■ 练习题目 1:
请把腾讯游戏访谈中以“但倒过来我也要说”开头的那一段改写得更简短，并保留其中的主要事实。
■ 练习题目 2:
请从腾讯游戏访谈的最后一句之后接着往下写。

调整的方向可能是什么?有人说腾讯的超级项目太多,以至于最顶尖的人都想去《王者荣耀》和《和平精英》,不愿意去寻找垂类的机会。
马晓轶:很多成功的公司都会面临这种问题;以前的成功已经很大了,你再做一个非常小的成功,可能不是那么容易被看到。这是一个非常大的问题,可能要从一些机制做拆解,我们也在想方法。
但倒过来我也要说,其实取得过很大成功的团队,也更容易抓住那些新的机会。比如PUBG是抓住了Battle Royale的机会,但沿着自己的成功路径,COD也做出了Warzone,Respawn同样做出了Apex Legends。包括面对自走棋,也是《英雄联盟》这样擅长多英雄对战的团队抓住了最大的机会。
《金铲铲之战》在国内也大获成功
所以如果大团队足够灵活,足够饥渴,说不定抓住机会的概率还要更高。
之前你有聊过腾讯对「高势能产品」的思考,也分享过登月计划。现在在腾讯内部坚持这条路的项目还多么?
马晓轶:我们仍然有大量高品质游戏正在制作当中,未来几年,大家会看到越来越多我们国内、海外工作室研发,以及我们投资研发的大型产品。包括去年年底我们在海外发布了《Darktide》(战锤40K:暗潮),它就是品质很高的射击游戏。
《战锤40K:暗潮》
这件事到底有多难?过去几年很多公司都想憋大招,但大多不太顺利。
马晓轶:这条路真的很漫长,难度也很高,绝对不是大家所想象的那样,只要花足够多的钱就能解决问题——银行是做不出3A游戏的。

■ 所示信息:
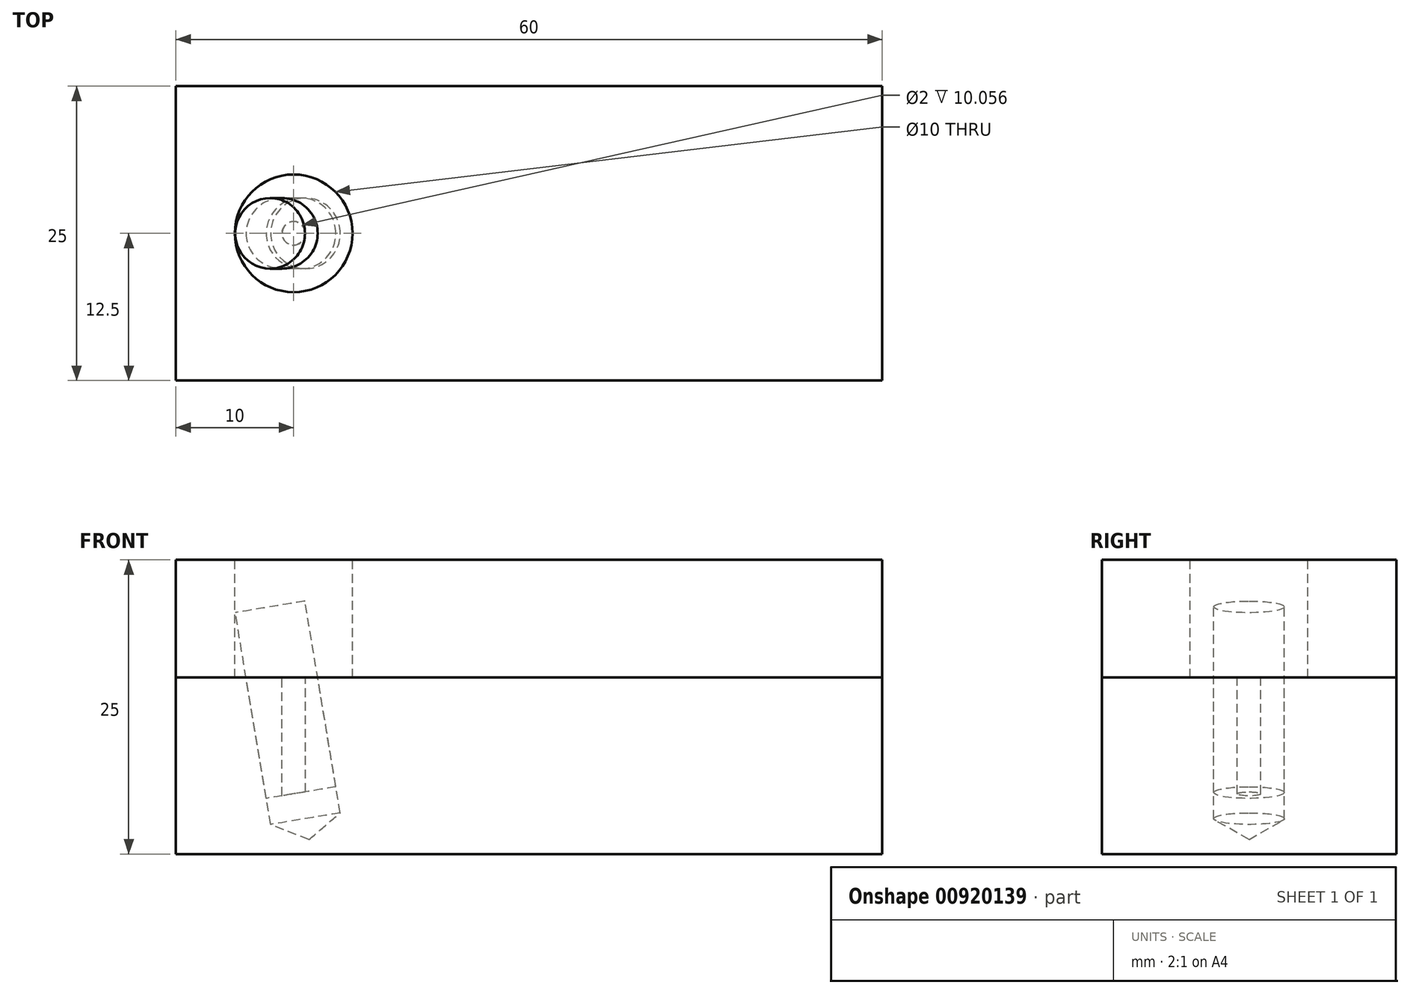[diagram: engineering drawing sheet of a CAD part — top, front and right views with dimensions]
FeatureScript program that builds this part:
annotation { "Feature Type Name" : "Feature", "Feature Type Description" : "" }
export const myFeature = defineFeature(function(context is Context, id is Id, definition is map)
    precondition{}
    {
        {
            var Q0;
            Q0=qCreatedBy(makeId("Front.planeOp"),FACE);
            var sketch = newSketch(context, id + "F0", { "sketchPlane" : qUnion([Q0])});
            skLineSegment(sketch, "E0.bottom", {"start": v(-30, 0) * mm, "end": v(30, 0) * mm});
            skLineSegment(sketch, "E0.top", {"start": v(-30, -15) * mm, "end": v(30, -15) * mm});
            skLineSegment(sketch, "E0.left", {"start": v(-30, 0) * mm, "end": v(-30, -15) * mm});
            skLineSegment(sketch, "E0.right", {"start": v(30, 0) * mm, "end": v(30, -15) * mm});
            skSolve(sketch);
        }
        {
            var Q0;
            Q0=qSketchRegion(id+"F0",true);
            extrude(context, id + "F1", {"entities" : qUnion([Q0]), "endBound" : BoundingType.SYMMETRIC, "depth" : 25 * mm, "offsetDistance" : 25 * mm});
        }
        {
            var Q0;
            Q0=qCreatedBy(makeId("Front.planeOp"),FACE);
            var sketch = newSketch(context, id + "F2", { "sketchPlane" : qUnion([Q0])});
            skLineSegment(sketch, "E1.bottom", {"start": v(-21, 0) * mm, "end": v(-19, 0) * mm, "construction": true});
            skLineSegment(sketch, "E1.top", {"start": v(-21, -12) * mm, "end": v(-19, -12) * mm, "construction": true});
            skLineSegment(sketch, "E1.left", {"start": v(-21, 0) * mm, "end": v(-21, -12) * mm, "construction": true});
            skLineSegment(sketch, "E1.right", {"start": v(-19, 0) * mm, "end": v(-19, -12) * mm, "construction": true});
            skLineSegment(sketch, "E2.bottom", {"start": v(-20, 0) * mm, "end": v(-20, 0) * mm});
            skLineSegment(sketch, "E2.top", {"start": v(-20, -12) * mm, "end": v(-20, -12) * mm});
            skLineSegment(sketch, "E2.left", {"start": v(-20, 0) * mm, "end": v(-20, -12) * mm, "construction": true});
            skLineSegment(sketch, "E2.right", {"start": v(-20, 0) * mm, "end": v(-20, -12) * mm, "construction": true});
            skLineSegment(sketch, "E3", {"start": v(-18.7, -13.78) * mm, "end": v(-22, 6) * mm});
            skLineSegment(sketch, "E4", {"start": v(-22, 6) * mm, "end": v(-24.96, 5.5) * mm});
            skLineSegment(sketch, "E5", {"start": v(-24.96, 5.5) * mm, "end": v(-21.96, -12.5) * mm});
            skLineSegment(sketch, "E6", {"start": v(-21.96, -12.5) * mm, "end": v(-18.7, -13.78) * mm});
            skLineSegment(sketch, "E7", {"start": v(-21.96, -12.5) * mm, "end": v(-19, -12) * mm, "construction": true});
            skSolve(sketch);
        }
        {
            var Q0;
            Q0=makeQuery(id+"F2.imprint","IMPRINT",FACE,{"disambiguationData":[TD([[makeQuery(id+"F2.imprint","IMPRINT",EDGE,{"derivedFrom":sQuery(id+"F2.wireOp",EDGE,"E3")}),1.0]])]});
            var Q1;
            Q1=sQuery(id+"F2.wireOp",EDGE,"E3");
            revolve(context, id + "F3", {"operationType" : NewBodyOperationType.REMOVE, "surfaceOperationType" : NewSurfaceOperationType.NEW, "entities" : qUnion([Q0]), "axis" : qUnion([Q1]), "revolveType" : RevolveType.FULL, "oppositeDirection" : true});
        }
        {
            var Q0;
            Q0=qCreatedBy(makeId("Front.planeOp"),FACE);
            var sketch = newSketch(context, id + "F4", { "sketchPlane" : qUnion([Q0])});
            skLineSegment(sketch, "E8.bottom", {"start": v(-21, 0) * mm, "end": v(-20, 0) * mm});
            skLineSegment(sketch, "E8.top", {"start": v(-21, -12) * mm, "end": v(-20, -12) * mm});
            skLineSegment(sketch, "E8.left", {"start": v(-21, 0) * mm, "end": v(-21, -12) * mm});
            skLineSegment(sketch, "E8.right", {"start": v(-20, 0) * mm, "end": v(-20, -12) * mm});
            skSolve(sketch);
        }
        {
            var Q0;
            Q0=qSketchRegion(id+"F4",true);
            var Q1;
            Q1=sQuery(id+"F4.wireOp",EDGE,"E8.right");
            revolve(context, id + "F5", {"surfaceOperationType" : NewSurfaceOperationType.NEW, "entities" : qUnion([Q0]), "axis" : qUnion([Q1]), "revolveType" : RevolveType.FULL});
        }
        {
            var Q0;
            Q0=qCreatedBy(makeId("Front.planeOp"),FACE);
            var sketch = newSketch(context, id + "F6", { "sketchPlane" : qUnion([Q0])});
            skLineSegment(sketch, "E9.bottom", {"start": v(-30, 0) * mm, "end": v(30, 0) * mm});
            skLineSegment(sketch, "E9.top", {"start": v(-30, 10) * mm, "end": v(30, 10) * mm});
            skLineSegment(sketch, "E9.left", {"start": v(-30, 0) * mm, "end": v(-30, 10) * mm});
            skLineSegment(sketch, "E9.right", {"start": v(30, 0) * mm, "end": v(30, 10) * mm});
            skSolve(sketch);
        }
        {
            var Q0;
            Q0=qSketchRegion(id+"F6",true);
            extrude(context, id + "F7", {"entities" : qUnion([Q0]), "endBound" : BoundingType.SYMMETRIC, "depth" : 25 * mm, "offsetDistance" : 25 * mm});
        }
        {
            var Q0;
            Q0=qCreatedBy(makeId("Front.planeOp"),FACE);
            var sketch = newSketch(context, id + "F8", { "sketchPlane" : qUnion([Q0])});
            skLineSegment(sketch, "E10.bottom", {"start": v(-20, 0) * mm, "end": v(-25, 0) * mm});
            skLineSegment(sketch, "E10.top", {"start": v(-20, 10) * mm, "end": v(-25, 10) * mm});
            skLineSegment(sketch, "E10.left", {"start": v(-20, 0) * mm, "end": v(-20, 10) * mm});
            skLineSegment(sketch, "E10.right", {"start": v(-25, 0) * mm, "end": v(-25, 10) * mm});
            skSolve(sketch);
        }
        {
            var Q0;
            Q0=qSketchRegion(id+"F8",true);
            var Q1;
            Q1=sQuery(id+"F8.wireOp",EDGE,"E10.left");
            revolve(context, id + "F9", {"operationType" : NewBodyOperationType.REMOVE, "surfaceOperationType" : NewSurfaceOperationType.NEW, "entities" : qUnion([Q0]), "axis" : qUnion([Q1]), "revolveType" : RevolveType.FULL, "oppositeDirection" : true});
        }
        {
            var Q0;
            Q0=qCreatedBy(makeId("Front.planeOp"),FACE);
            var sketch = newSketch(context, id + "F10", { "sketchPlane" : qUnion([Q0])});
            skLineSegment(sketch, "E11", {"start": v(-22.33, -10.28) * mm, "end": v(-24.96, 5.5) * mm});
            skLineSegment(sketch, "E12", {"start": v(-24.96, 5.5) * mm, "end": v(-22, 6) * mm});
            skLineSegment(sketch, "E13", {"start": v(-22, 6) * mm, "end": v(-19.37, -9.78) * mm});
            skLineSegment(sketch, "E14", {"start": v(-19.37, -9.78) * mm, "end": v(-22.33, -10.28) * mm});
            skSolve(sketch);
        }
        {
            var Q0;
            Q0=makeQuery(id+"F10.imprint","IMPRINT",FACE,{"disambiguationData":[TD([[makeQuery(id+"F10.imprint","IMPRINT",EDGE,{"derivedFrom":sQuery(id+"F10.wireOp",EDGE,"E11")}),-1.0]])]});
            var Q1;
            Q1=sQuery(id+"F10.wireOp",EDGE,"E13");
            revolve(context, id + "F11", {"surfaceOperationType" : NewSurfaceOperationType.NEW, "entities" : qUnion([Q0]), "axis" : qUnion([Q1]), "revolveType" : RevolveType.FULL});
        }
        {
            var Q0;
            Q0=qCreatedBy(makeId("Front.planeOp"),FACE);
            var sketch = newSketch(context, id + "F12", { "sketchPlane" : qUnion([Q0])});
            skLineSegment(sketch, "E15.bottom", {"start": v(-21, -12) * mm, "end": v(-20, -12) * mm});
            skLineSegment(sketch, "E15.top", {"start": v(-21, 0) * mm, "end": v(-20, 0) * mm});
            skLineSegment(sketch, "E15.left", {"start": v(-21, -12) * mm, "end": v(-21, 0) * mm});
            skLineSegment(sketch, "E16", {"start": v(-20, -12) * mm, "end": v(-20, 0) * mm});
            skPoint(sketch, "E17.orphan", {"position": v(-19, -12) * mm});
            skSolve(sketch);
        }
        {
            var Q0;
            Q0=qSketchRegion(id+"F12",true);
            var Q1;
            Q1=sQuery(id+"F12.wireOp",EDGE,"E16");
            revolve(context, id + "F13", {"operationType" : NewBodyOperationType.REMOVE, "surfaceOperationType" : NewSurfaceOperationType.NEW, "entities" : qUnion([Q0]), "axis" : qUnion([Q1]), "revolveType" : RevolveType.FULL, "oppositeDirection" : true});
        }
    });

■ 练习解答 1:
取得过很大成功的团队也更容易抓住新机会。PUBG抓住了Battle Royale的机会。COD和Respawn沿着各自的成功路径，分别做出了Warzone和Apex Legends。面对自走棋，最大的机会也被《英雄联盟》这样擅长多英雄对战的团队抓住了。

■ 练习解答 2:
今天的市场是更成熟的市场,在一个成熟的市场,成功的水位线非常高。2013-2016年,虽然竞争很激烈,但只要用市场通行的玩法+IP,也许就能取得不错的成绩。但在今天的市场,只有达到80分的产品,才有机会露出水面取得成功。
而能持续做出80分产品团队,往往需要在行业里有大量的积累。比如做《胜利女神:NIKKE》的金亨泰,他从2005年出道起画风就独树一帜,有了更多的积累和沉淀才能做更高品质的游戏,这个难度是叠加的。
《胜利女神:NIKKE》
所以虽然这么难,但你们还是要做,而且一定要「登月」。
马晓轶:对。
如何看待腾讯在发行上的核心竞争力?你们的模式是否会有一些演变?
马晓轶:腾讯游戏正在从一家平台型公司向产品型公司演变。
在2015年之前,可以说,腾讯通过社交网络定义了一个游戏平台,那时轻度的用户也更多。但随着市场的成熟,你会发现社交的作用在下降,游戏产品和品类的作用在上升。在这个过程中,我们会顺应趋势,把自己从平台型的公司变成产品型的公司。
所以不管是内部立项,还是外部投资,都会希望团队在自己坚持的赛道、游戏类型或风格上做得足够久,而不是所有的品类都要做——第一次尝试失败了,我们还做不做第二款?如果答案是不做,那或许这个品类就不该选。
之前你曾在内部说,腾讯想告知用户「这里有个游戏」很容易,但想说服用户「这里有个好游戏」很难。这是产品问题,还是营销问题?
马晓轶:是一个结合的问题。举一个正面例子,Riot的说服能力就很强,这是因为他们和玩家之间的信任度很高,他们也一直把社区的信任放在第一位,对玩家很透明。哪怕产品不够好,他们也会坦率地和玩家沟通,请玩家帮忙改进,把游戏越做越好。
像《Valorant》(无畏契约)在海外刚上线时的表现就并不好,但经过一年半时间的调优,已经能算是最顶尖的电竞游戏之一了。
最近《无畏契约》也在国内开启了一波测试
之前腾讯有一些大DAU产品也想走这条路,拉近自己和玩家的关系。但结果可能都有点儿尴尬。
马晓轶:如果你的产品定位是面向所有玩家,那自然会失败。因为当玩家数量足够大,可能他们自己内部都没办法达成一致。只有瞄准更具体的人群,才能做好这个沟通。
在版号常态化之后,腾讯推出新产品的速度会加快吗?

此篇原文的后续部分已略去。